New tools and intervention methods. An effective dengue vaccine should protect against the four serotypes and should be long-lasting to avoid antibody titres dropping to sub-neutralizing levels. Six live attenuated vaccines are in various stages of development12. Two live attenuated vaccines have reached Phase II evaluation, and 3–4-year follow-up data for one vaccine show protection against disease and no increase in severe dengue. In preparation for Phase III trials, there is still considerable need for field site development and epidemiological characterization of study populations. A dengue vaccine could be highly cost-effective, as the cost per disability-adjusted life year has been estimated as US $50 (Ref. 13). In addition, both the WHO-based Initiative for Vaccine Research (IVR) and the Paediatric Dengue Vaccine Initiative (PDVI) are working to facilitate vaccine development.

Current dengue diagnostic tools include anti-dengue immunoglobulin M (IgM) detection, which indicates a recent infection, and the use of PCR, which allows detection of the dengue virus genome in serum, mosquitoes and tissues. Improved tests that allow early diagnosis, including clinical prognosis, are urgently needed; one such test which targets the NS1 protein is currently under development.

Discovery of a drug that reduces viral load in dengue patients has been initiated at the Novartis Institute for Tropical Diseases in Singapore. A library of more than 1 million compounds is being tested against a cloned fraction of the NS3 viral enzyme so that a candidate lead molecule can be identified. A rapid-acting compound with minimal side effects might also be effective as a chemoprophylactic component, potentially preventing the occurrence of large outbreaks. However, successful antiviral therapy will depend on rapid early diagnosis.

At present, the only methods for reducing dengue transmission are reduction of human–vector contact and control of the mosquito populations.
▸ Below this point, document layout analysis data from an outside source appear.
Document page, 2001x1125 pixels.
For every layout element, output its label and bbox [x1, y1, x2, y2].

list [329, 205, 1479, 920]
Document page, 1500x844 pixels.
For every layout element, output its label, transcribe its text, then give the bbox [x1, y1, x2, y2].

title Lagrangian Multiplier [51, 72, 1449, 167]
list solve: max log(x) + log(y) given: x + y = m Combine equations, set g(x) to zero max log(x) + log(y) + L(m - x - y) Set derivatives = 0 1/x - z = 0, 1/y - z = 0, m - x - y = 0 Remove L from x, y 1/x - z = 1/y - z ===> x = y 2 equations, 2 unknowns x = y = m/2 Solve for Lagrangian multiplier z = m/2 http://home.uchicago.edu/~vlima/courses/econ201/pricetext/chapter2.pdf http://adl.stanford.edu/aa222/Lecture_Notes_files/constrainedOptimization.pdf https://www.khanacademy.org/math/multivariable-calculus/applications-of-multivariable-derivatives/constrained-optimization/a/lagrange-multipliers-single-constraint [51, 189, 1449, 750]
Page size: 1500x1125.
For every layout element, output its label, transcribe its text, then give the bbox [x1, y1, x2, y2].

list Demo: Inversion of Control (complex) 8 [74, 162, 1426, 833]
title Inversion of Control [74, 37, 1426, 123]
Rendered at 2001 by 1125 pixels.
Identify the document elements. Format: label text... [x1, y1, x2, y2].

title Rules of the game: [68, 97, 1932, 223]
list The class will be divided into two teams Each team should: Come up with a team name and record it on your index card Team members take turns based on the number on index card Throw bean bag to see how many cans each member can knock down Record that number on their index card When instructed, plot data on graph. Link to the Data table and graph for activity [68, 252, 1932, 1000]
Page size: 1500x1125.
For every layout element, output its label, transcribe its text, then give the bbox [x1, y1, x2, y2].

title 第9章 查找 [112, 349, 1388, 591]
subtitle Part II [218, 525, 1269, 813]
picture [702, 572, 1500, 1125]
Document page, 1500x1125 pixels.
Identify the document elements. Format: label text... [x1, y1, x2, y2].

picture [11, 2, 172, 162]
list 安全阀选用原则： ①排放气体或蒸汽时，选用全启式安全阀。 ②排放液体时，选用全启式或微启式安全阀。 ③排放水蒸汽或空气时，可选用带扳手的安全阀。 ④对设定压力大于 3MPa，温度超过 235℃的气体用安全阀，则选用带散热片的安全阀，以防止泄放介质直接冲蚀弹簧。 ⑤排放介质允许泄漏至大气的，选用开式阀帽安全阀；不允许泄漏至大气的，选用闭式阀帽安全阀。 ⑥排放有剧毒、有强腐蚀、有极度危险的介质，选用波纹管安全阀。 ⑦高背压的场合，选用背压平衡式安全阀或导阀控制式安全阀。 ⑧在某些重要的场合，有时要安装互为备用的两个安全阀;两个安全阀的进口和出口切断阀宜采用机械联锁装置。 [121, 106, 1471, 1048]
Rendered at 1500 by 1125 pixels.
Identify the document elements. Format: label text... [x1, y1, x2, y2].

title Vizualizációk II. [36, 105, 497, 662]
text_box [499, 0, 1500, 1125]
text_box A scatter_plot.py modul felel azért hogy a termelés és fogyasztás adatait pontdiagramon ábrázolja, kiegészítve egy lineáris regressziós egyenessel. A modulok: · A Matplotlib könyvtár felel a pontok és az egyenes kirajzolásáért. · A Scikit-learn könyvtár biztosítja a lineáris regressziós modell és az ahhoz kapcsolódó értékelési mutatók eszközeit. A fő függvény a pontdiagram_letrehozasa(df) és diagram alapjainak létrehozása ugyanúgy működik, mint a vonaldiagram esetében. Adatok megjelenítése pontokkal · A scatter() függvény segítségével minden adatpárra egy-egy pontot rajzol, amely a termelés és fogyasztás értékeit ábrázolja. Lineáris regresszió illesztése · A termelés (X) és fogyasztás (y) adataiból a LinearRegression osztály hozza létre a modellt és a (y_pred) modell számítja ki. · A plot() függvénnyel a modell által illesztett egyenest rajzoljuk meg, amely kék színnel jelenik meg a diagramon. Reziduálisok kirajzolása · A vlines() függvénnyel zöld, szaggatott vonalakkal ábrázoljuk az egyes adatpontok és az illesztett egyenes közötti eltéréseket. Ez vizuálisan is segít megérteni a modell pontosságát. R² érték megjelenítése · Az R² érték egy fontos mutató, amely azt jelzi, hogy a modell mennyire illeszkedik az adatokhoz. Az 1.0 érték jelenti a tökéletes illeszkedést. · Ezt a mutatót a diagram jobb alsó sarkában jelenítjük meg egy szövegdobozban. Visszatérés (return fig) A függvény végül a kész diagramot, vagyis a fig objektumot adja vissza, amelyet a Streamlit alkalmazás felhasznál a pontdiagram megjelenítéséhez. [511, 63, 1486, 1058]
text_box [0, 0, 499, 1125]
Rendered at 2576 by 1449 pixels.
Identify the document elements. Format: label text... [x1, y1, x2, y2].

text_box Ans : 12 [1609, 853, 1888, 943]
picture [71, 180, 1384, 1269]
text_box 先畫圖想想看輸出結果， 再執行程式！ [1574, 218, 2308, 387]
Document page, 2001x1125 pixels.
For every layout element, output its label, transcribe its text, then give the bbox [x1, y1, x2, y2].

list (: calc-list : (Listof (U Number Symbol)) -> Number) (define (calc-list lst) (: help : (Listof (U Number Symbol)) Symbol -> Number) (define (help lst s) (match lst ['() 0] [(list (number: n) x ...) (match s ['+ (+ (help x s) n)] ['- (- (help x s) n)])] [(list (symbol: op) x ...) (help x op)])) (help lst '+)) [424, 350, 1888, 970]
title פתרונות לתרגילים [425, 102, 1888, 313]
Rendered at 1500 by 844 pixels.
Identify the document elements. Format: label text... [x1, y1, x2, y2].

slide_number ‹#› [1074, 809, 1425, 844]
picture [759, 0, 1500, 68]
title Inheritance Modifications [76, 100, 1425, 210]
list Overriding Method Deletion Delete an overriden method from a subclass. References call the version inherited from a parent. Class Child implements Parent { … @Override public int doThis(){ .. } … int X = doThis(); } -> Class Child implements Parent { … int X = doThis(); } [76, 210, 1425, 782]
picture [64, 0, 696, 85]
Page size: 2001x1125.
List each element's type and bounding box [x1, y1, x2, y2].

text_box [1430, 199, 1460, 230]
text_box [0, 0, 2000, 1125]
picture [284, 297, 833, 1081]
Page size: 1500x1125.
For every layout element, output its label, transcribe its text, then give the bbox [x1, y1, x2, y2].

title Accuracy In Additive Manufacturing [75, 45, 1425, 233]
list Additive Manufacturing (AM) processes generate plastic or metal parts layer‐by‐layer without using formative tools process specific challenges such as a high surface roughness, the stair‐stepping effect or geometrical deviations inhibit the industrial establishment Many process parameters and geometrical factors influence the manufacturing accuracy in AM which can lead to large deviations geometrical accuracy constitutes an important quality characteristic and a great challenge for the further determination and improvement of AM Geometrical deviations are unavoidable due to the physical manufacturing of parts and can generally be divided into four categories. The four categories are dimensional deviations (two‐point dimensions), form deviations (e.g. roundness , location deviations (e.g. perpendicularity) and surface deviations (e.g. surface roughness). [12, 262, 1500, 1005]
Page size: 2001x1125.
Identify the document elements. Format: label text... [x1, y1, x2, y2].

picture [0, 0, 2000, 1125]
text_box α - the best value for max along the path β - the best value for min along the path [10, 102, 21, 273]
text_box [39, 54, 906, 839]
New tools are under development, such as insecticide-treated curtains and improved formulations of larvicides that are safe for use in drinking water.

In addition, implementation of DengueNet — a global system for standardized epidemiological and virological surveillance — will allow a continually updated database to be maintained for timely control measures and epidemiological research.

New strategies, policies and partnerships. New vector-control measures and new partnerships with, for example, municipal authorities are needed. Given that mosquito habitat management or treatment methods rely on the involvement of individuals, communities and governments, a manual using the COMBI approach (Communication for Behavioural Impact) has been developed to assist programme planners in developing sustained community action plans for dengue prevention and control14. Transgenic technology to interupt pathogen transmission has been developed for A. aegypti15, using the introduction of exogenous DNA into the germ line. Completion of the A. aegypti genome sequence will facilitate the research process.

Conclusions and future outlook

The pipeline of vaccine candidates looks promising, but their use for disease control will require careful safety follow-up to assure that no sensitization to severe disease occurs. An improved understanding of the molecular mechanisms of pathogenesis of severe disease will help to overcome this threat. Monitoring the molecular structure of circulating virus exposed to selective pressure from vaccine-induced immunity will be important. Vector control will also be needed. Capacity building will be essential for the sustained delivery of vector control measures to protect high-risk populations and respond to epidemics or the threat of epidemics.